# 66-67 GTO grille mesh size?



## busaben (Oct 30, 2008)

can anyone measure the size of their grille mesh holes are? im going to make my own grilles but i would like to stay close to the same size woven squares that a gto has. thanks


----------



## 68GTO4004Spd (Jun 19, 2008)

Which year? The 66 was vertical and I think were plastic.
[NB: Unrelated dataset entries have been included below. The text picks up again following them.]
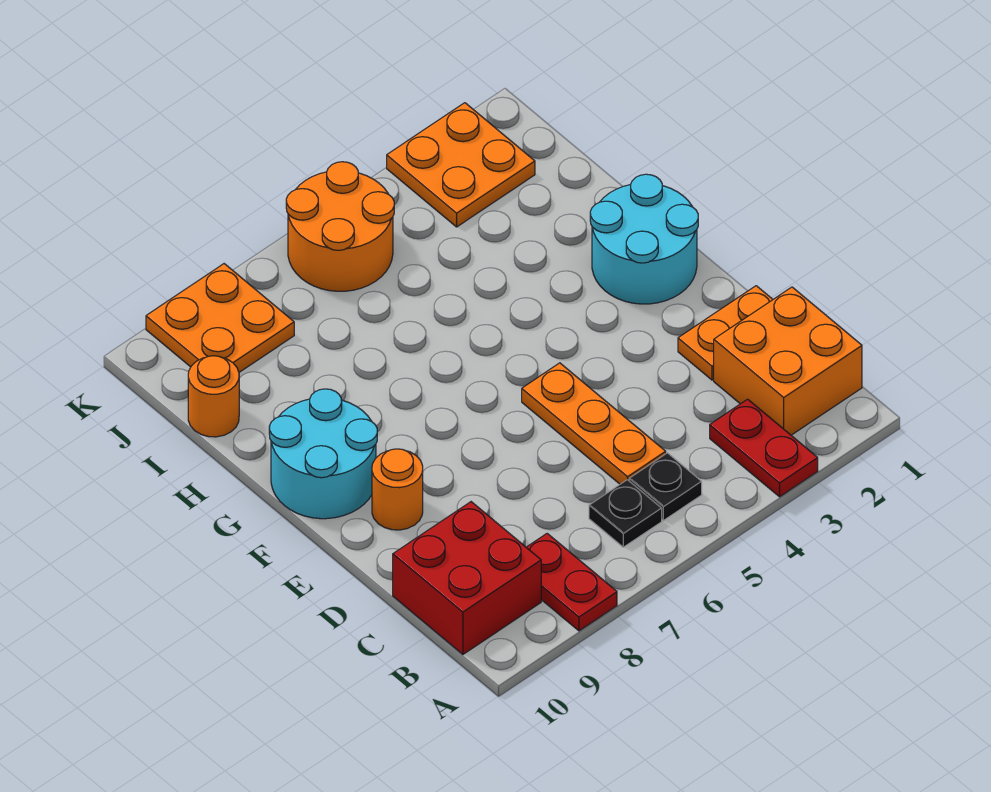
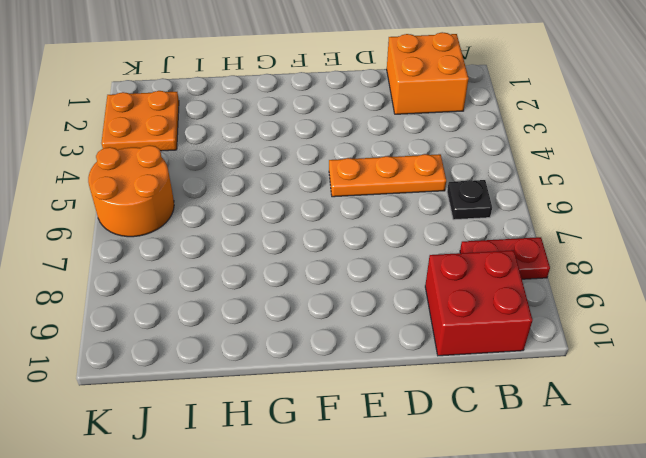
none -> red plate A3:B3 level 1
none -> black plate B5 level 1
none -> orange plate D1:D2 level 1

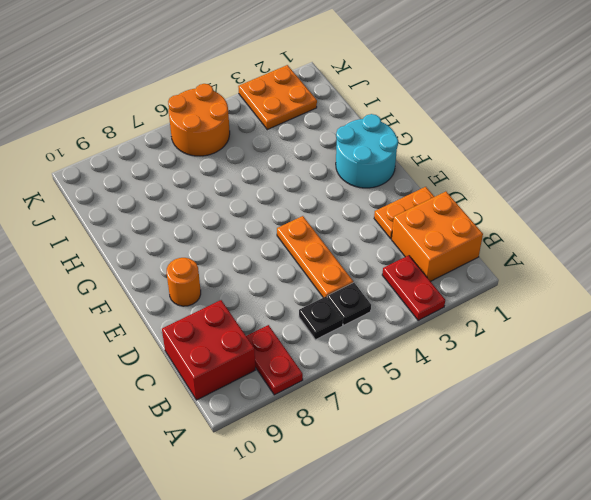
none -> cyan round brick F9:G10 level 1
none -> orange round brick I10 level 1
none -> orange plate J8:K9 level 1

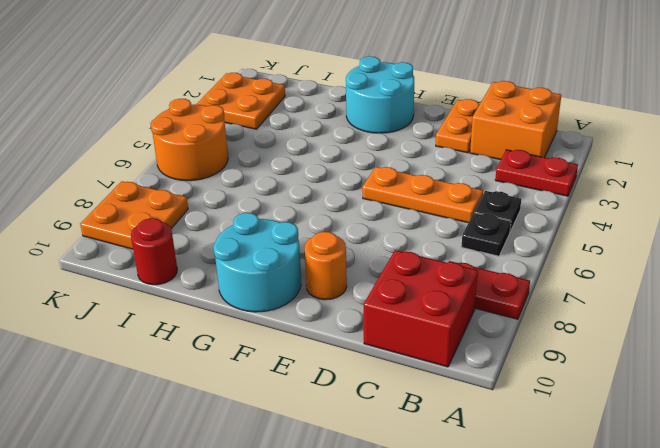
red round brick I10 level 1 -> orange round brick I10 level 1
The 67 was a wire mesh that is at a 45 deg angle.


----------



## Eric Animal (Oct 28, 2007)

I can LEND you a 67 grill insert if you want....Eric PM me if interested,:cheers


----------



## busaben (Oct 30, 2008)

the 67 gtill mesh is what im needing information on, i need to know how large the square holes at 45 degrees are, i was thinking 3/8th or 1/2" squares? may have to take you up on that eric


----------



## Eric Animal (Oct 28, 2007)

Won' be a problem...if you want one, just pay return shipping...let me know.....I will try to measure one for you tomorrow. can't get to them grigt now. Eric


----------



## bobby326 (Dec 13, 2009)

I ordered 1/2" wire mesh to make my grilles and they were smaller than the stock grille size. Think stock grille size is prob 3/4". I got my mesh fron customcargrill.com and they only had 1/4" and 1/2 inch sizes


----------